The Food and Drug Administration (FDA) recognizes the extensive variety of actual and potential functions of software applications (apps) and mobile apps, the rapid pace of innovation, and their potential benefits and risks to public health. The FDA is issuing this guidance document to inform manufacturers, distributors, and other entities about how the FDA intends to apply its regulatory authorities to select software applications intended for use on mobile platforms (mobile applications or “mobile apps”) or on general-purpose computing platforms.

9/26/2019 – Providing Regulatory Submissions for Medical Devices in Electronic Format – Submissions Under Section 745A(b) of the Federal Food, Drug, and Cosmetic Act [DRAFT]

This document provides guidance on FDA’s interpretation of the statutory requirement for submission in electronic format; however, this document also contains guidance on additional submission types for which submission in electronic format is anticipated to be recommended. Therefore, to the extent that this guidance describes recommendations that are not “standards,” “timetable,” or “criteria for waivers” and “exemptions” under section 745A(b)(3), this document does not create or confer any rights for or on any person and does not operate to bind FDA or the public, but does represent the Agency’s current thinking on this topic. You can use an alternative approach if the approach satisfies the requirements of the applicable statutes and regulations. If you want to discuss an alternative approach, contact the FDA staff listed on the title page of this guidance.

9/24/2019 – Patient Engagement in the Design and Conduct of Medical Device Clinical Investigations [DRAFT]

The U.S. Food and Drug Administration (FDA or the Agency) values the experience and perspectives of patients and their family caregivers. FDA believes that these individuals can and should be able to provide their insights about a disease or condition, including living with that disease/condition, and the impact of medical devices in the diagnosis, treatment, and management of the disease/condition, through engagement activities. Such activities can assist the Agency in understanding the patient experience, as well as sponsors as they design and conduct medical device clinical investigations.  (“Clinical investigation” is defined in 21 CFR 50.3(c) and 56.102(c).)
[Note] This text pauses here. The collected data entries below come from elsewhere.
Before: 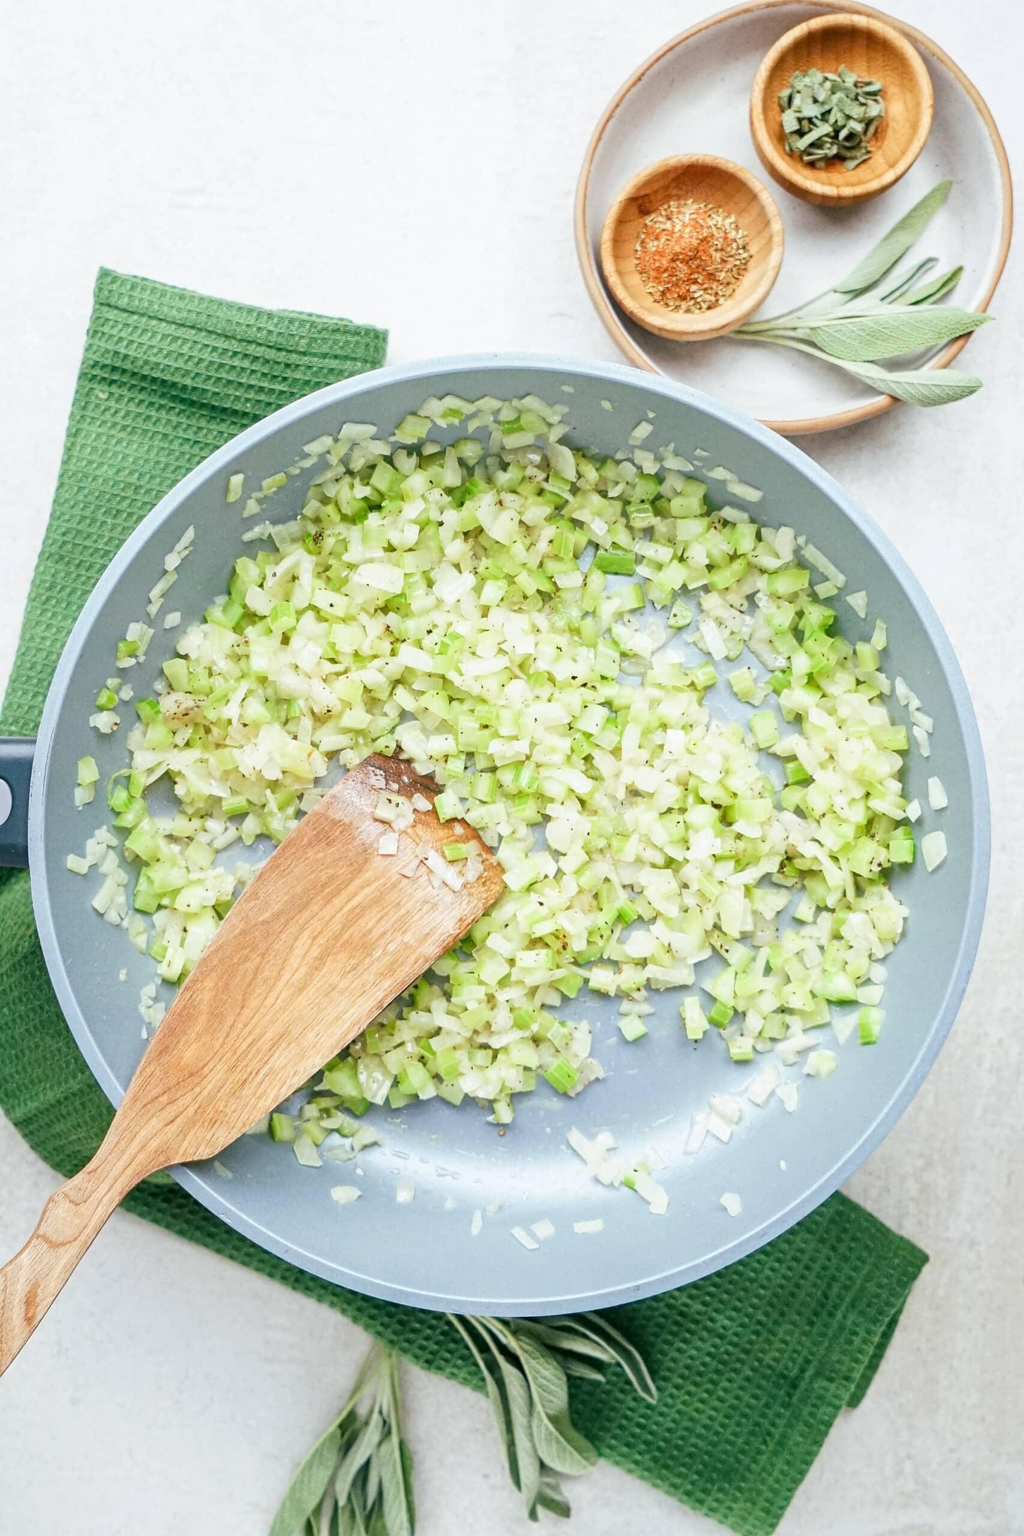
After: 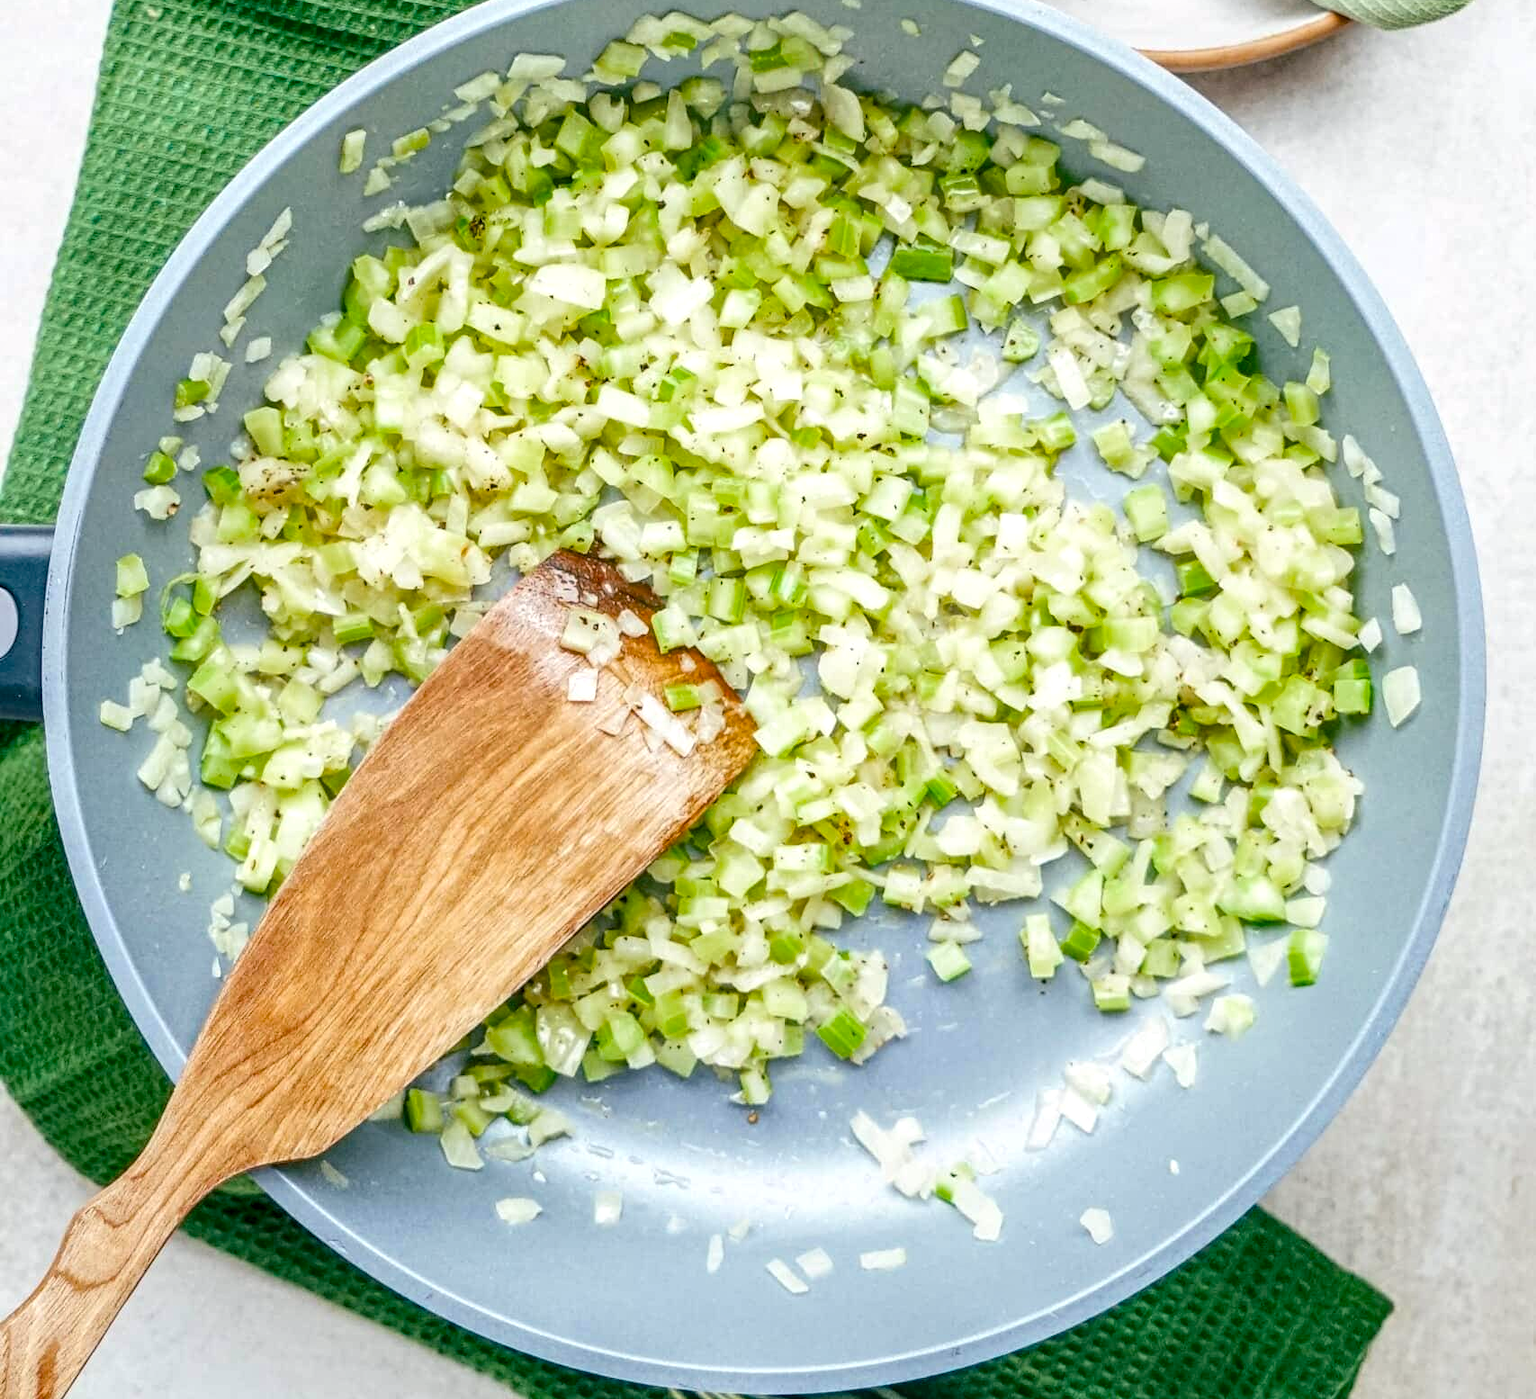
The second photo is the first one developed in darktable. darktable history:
local contrast: highlights 61%, detail 143%, midtone range 0.422
crop and rotate: top 25.204%, bottom 14.038%
color balance rgb: shadows lift › chroma 1.001%, shadows lift › hue 216.79°, highlights gain › luminance 0.804%, highlights gain › chroma 0.318%, highlights gain › hue 41.68°, linear chroma grading › global chroma 0.736%, perceptual saturation grading › global saturation 19.466%, global vibrance 16.104%, saturation formula JzAzBz (2021)
exposure: compensate highlight preservation false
This draft guidance is intended to:

  1. help sponsors understand how they can use patient engagement to elicit experience, perspectives, and other relevant information from patient advisors (see definition in Section IV) to improve the design and conduct of medical device clinical investigations;
  2. highlight the benefits of engaging with patient advisors early in the medical device development process;
  3. illustrate which patient engagement activities are generally not considered by FDA to constitute research or an activity subject to FDA’s regulations, including regulations regarding institutional review boards (IRBs); and
  4. address common questions and misconceptions about collecting and submitting to FDA patient engagement information regarding the design and conduct of a medical device clinical investigation.